Dès son arrivée en Valais, au cours de l’été 1921, Rilke cherche à connaître l’histoire et la culture de sa terre d’accueil.


La tour de Muzot

Dans la vie et dans l’œuvre de Rilke, les tours affirment leur présence dès son plus jeune âge. Elles jalonnent tout son parcours et atteignent une sorte d’aboutissement dans sa découverte de Muzot.

Ce dont le poète à besoin en premier lieu, c’est d’une vie d’ermite qui lui permette enfin d’achever l’œuvre commencée en 1912 sur les bords de l’Adriatique, au château de Duino, auprès de la princesse de la Tour et Taxis.

«Et voici que demain je m’en vais monter là-haut et faire une petite tentative d’habitation dans ces conditions, quelque peu dures, de château fort, qui vous enserrent telle une armure.»

À Marie de la Tour et Taxis, le 25 juillet 1921

«Surchargé de rattrapages intérieurs (séquelles toujours de la guerre et de l’après-guerre), je dois maintenant m’enfermer dans ma vieille tour pour quelques mois et presque renoncer à la vision immédiate ; mais on ne saurait réellement faire abstraction d’une telle présence. Je sais qu’elle participera merveilleusement même à ma plus lointaine retraite.»

▶ _CONSIGNE 1_
Selon le texte sur Rilke et Muzot, où et en quelle année l'œuvre que le poète veut achever a-t-elle été commencée ?
▶ _CONSIGNE 2_
Poursuivez le texte sur Rilke et la tour de Muzot après sa dernière phrase.
Vous n'aurez pas besoin des items.

▶ _LISTE DES DONNÉES_
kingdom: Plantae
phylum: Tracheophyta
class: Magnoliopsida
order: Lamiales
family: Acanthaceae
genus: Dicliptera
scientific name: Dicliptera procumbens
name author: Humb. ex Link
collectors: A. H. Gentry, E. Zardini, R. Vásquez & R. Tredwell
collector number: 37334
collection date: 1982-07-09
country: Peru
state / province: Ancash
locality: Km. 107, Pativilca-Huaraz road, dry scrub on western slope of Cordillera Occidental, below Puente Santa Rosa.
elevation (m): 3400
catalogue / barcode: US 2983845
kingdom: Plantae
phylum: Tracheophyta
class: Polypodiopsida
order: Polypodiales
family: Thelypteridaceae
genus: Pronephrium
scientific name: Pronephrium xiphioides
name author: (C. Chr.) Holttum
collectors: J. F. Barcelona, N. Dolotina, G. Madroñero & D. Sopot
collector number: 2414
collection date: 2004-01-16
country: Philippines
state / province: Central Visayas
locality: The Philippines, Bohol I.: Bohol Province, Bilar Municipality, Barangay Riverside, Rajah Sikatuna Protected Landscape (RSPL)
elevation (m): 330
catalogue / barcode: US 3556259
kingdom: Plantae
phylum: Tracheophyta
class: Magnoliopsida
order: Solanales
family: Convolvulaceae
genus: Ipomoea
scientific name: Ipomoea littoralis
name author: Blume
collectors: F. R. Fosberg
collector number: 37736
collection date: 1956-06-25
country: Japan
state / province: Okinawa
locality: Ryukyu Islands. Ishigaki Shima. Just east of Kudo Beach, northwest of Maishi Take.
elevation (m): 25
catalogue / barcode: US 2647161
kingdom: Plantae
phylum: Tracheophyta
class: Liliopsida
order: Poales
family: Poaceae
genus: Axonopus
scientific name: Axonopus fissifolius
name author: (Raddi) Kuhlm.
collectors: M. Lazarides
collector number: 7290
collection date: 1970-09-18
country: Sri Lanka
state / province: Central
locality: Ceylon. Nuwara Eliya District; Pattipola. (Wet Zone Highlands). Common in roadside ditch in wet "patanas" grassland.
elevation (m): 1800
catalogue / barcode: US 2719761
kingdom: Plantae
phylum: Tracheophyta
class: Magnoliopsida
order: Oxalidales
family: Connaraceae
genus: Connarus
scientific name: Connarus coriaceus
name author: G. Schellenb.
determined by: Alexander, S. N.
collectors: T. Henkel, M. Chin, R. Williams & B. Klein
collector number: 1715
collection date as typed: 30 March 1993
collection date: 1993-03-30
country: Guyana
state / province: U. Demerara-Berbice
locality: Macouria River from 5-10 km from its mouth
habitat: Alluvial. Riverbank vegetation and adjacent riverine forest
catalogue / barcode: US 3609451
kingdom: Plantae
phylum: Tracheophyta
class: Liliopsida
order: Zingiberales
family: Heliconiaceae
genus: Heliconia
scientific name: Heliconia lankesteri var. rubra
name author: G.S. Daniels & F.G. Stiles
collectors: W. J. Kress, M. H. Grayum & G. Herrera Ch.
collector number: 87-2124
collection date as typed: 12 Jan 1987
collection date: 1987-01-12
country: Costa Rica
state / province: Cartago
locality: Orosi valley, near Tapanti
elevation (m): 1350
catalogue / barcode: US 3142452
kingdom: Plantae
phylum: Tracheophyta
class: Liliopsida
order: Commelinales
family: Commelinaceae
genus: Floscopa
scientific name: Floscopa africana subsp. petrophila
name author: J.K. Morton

▶ _RÉPONSE RÉDIGÉE 1_
En 1912, sur les bords de l'Adriatique, au château de Duino.

▶ _RÉPONSE RÉDIGÉE 2_
À Louis Gauchat, le 1er décembre 1921

«Si tout s’arrange, je pourrais donc vivre pour un temps à Muzot, avec une gouvernante. Le château est situé au-dessus d’une pente assez raide, à quelque vingt minutes de Sierre, dans une contrée rurale moins aride, heureuse, parcourue de nombreuses sources, – d’où le regard s’élance vers la vallée, les flancs des montagnes et les plus merveilleuses profondeurs du ciel. Une petite chapelle agreste, sise un peu plus haut à gauche dans les vignes… , en fait partie …»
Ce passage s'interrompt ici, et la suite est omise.